_Work to be completed_
Only the lines from the one with "För att läsa dokumenten" to the end of the data below should be given again, exactly as written.

•••••

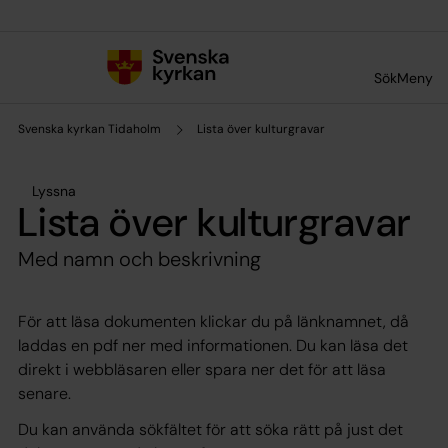
Till innehållet
Till undermeny
Sök
Meny
Svenska kyrkan Tidaholm
Lista över kulturgravar
Lyssna
Lista över kulturgravar
Med namn och beskrivning
För att läsa dokumenten klickar du på länknamnet, då
laddas en pdf ner med informationen. Du kan läsa det
direkt i webbläsaren eller spara ner det för att läsa
senare.
Du kan använda sökfältet för att söka rätt på just det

•••••

_Solution to this exercise_
För att läsa dokumenten klickar du på länknamnet, då
laddas en pdf ner med informationen. Du kan läsa det
direkt i webbläsaren eller spara ner det för att läsa
senare.
Du kan använda sökfältet för att söka rätt på just det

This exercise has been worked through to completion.